PROBLEM 1:
In the passage on containers, what annual growth rate does the application container market show?
PROBLEM 2:
Using the passage on containers, explain why smaller parts of an application can be released into production quicker and more reliably than before.
PROBLEM 3:
Please translate this sentence from the passage on containers into Spanish: "As containers are lightweight, you can build smaller parts of applications into containers to manage them independently."

PASSAGE PROVIDED:
-- -- --

Containers rarely run on their own, and it is a standard practice in the industry to plug them into a container orchestrator such as Kubernetes or use a Container-as-a-Service (CaaS) platform such as AWS ECS and EKS, Google Cloud Run and Kubernetes Engine, Azure ACS and AKS, Oracle OCI and OKE, and others. Popular Function-as-a-Service (FaaS) platforms such as AWS Lambda, Google Functions, Azure Functions, and Oracle Functions also run containers in the background. So, though they may have abstracted the underlying mechanism from you, you may already be using containers unknowingly.

As containers are lightweight, you can build smaller parts of applications into containers to manage them independently. Combine that with a container orchestrator such as Kubernetes, and you get a distributed microservices architecture running with ease. These smaller parts can then scale, auto-heal, and get released independently of others, which means you can release them into production quicker than before and much more reliably.

You can also plug in a service mesh (infrastructure components that allow you to discover, list, manage, and allow communication between multiple components (services) of your microservices application) such as Istio on top, and you will get advanced Ops features such as traffic management, security, and observability with ease. You can then do cool stuff such as blue/green deployments and A/B testing, operational tests in production with traffic mirroring, geolocation-based routing, and much more.

As a result, large and small enterprises are embracing containers quicker than ever, and the field is growing exponentially. According to businesswire.com, the application container market shows a compounded growth of 31% per annum and will reach $6.9 billion by 2025. The exponential growth of 30.3% per annum in the cloud, expected to reach over $2.4 billion by 2025, has also contributed to this.

-- -- --

EXTRACTED INFORMATION:
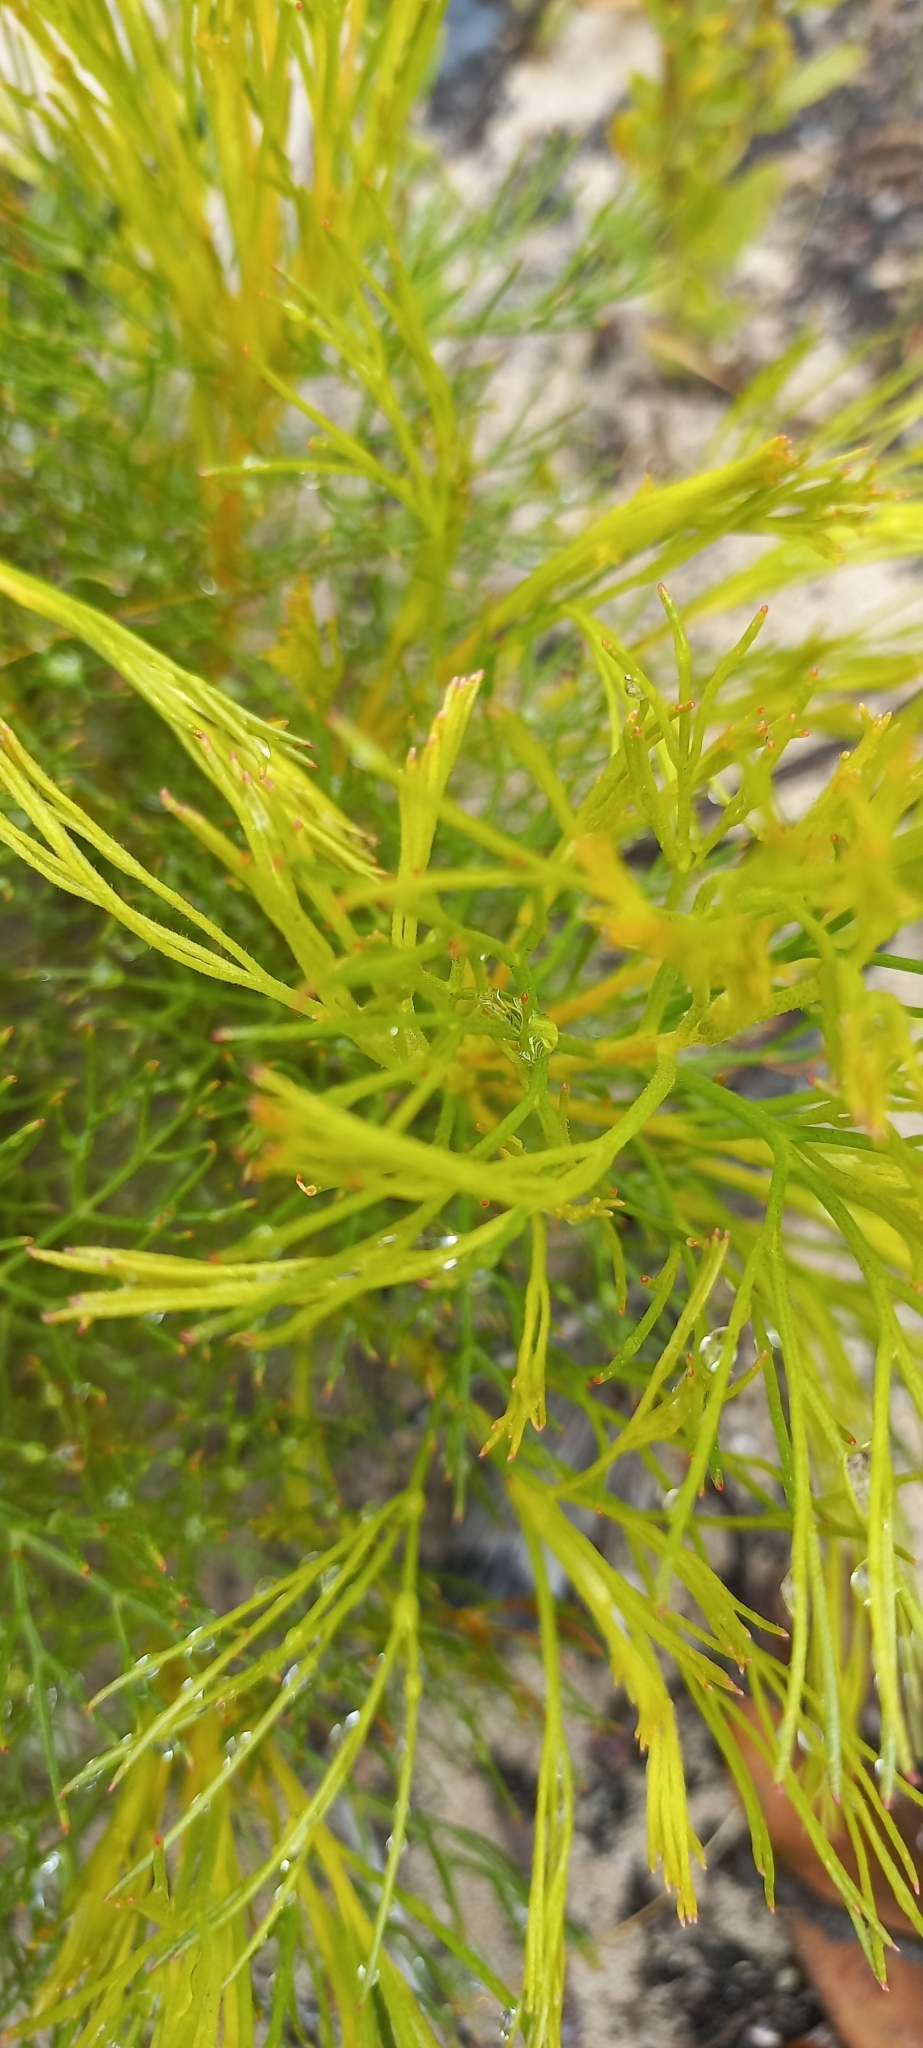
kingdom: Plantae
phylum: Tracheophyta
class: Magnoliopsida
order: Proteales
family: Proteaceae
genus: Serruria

-- -- --

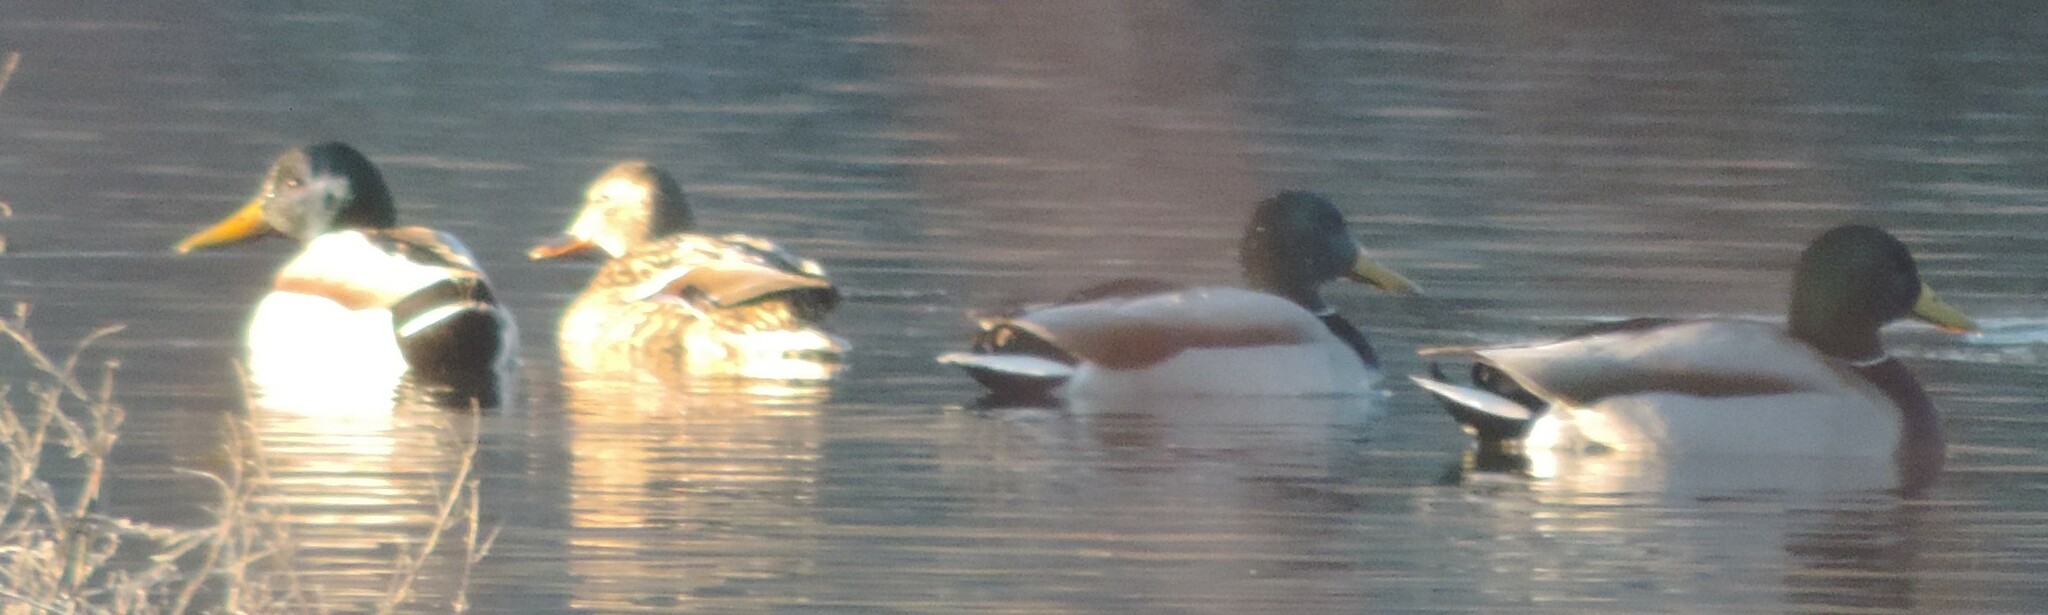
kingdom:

-- -- --

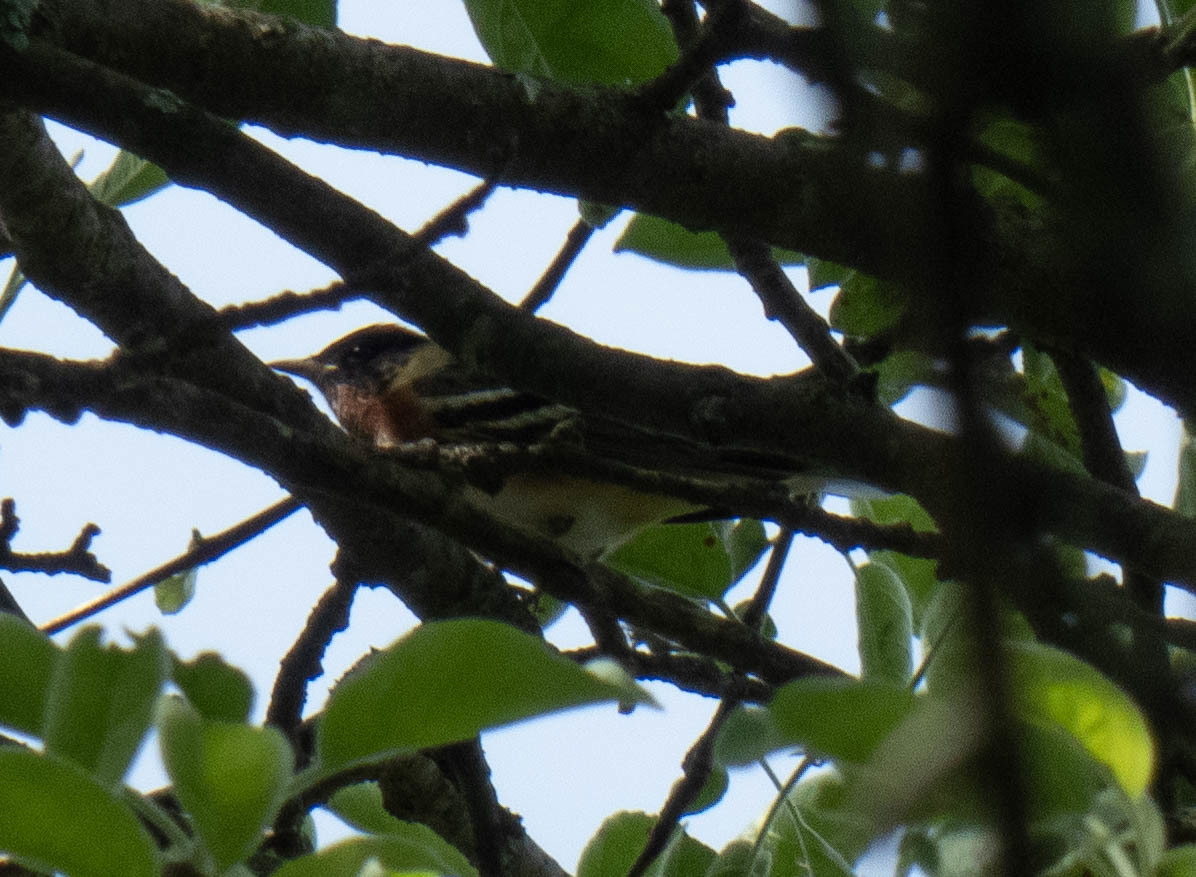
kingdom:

-- -- --

EXERCISE RESULT 1:
A compounded growth of 31% per year.

EXERCISE RESULT 2:
Because containers are lightweight, smaller parts of an application can be built into separate containers and managed independently. With an orchestrator such as Kubernetes, each part can scale, auto-heal, and be released independently of the others, which makes releases quicker and more reliable.

EXERCISE RESULT 3:
Como los contenedores son ligeros, puedes integrar partes más pequeñas de las aplicaciones en contenedores para gestionarlas de forma independiente.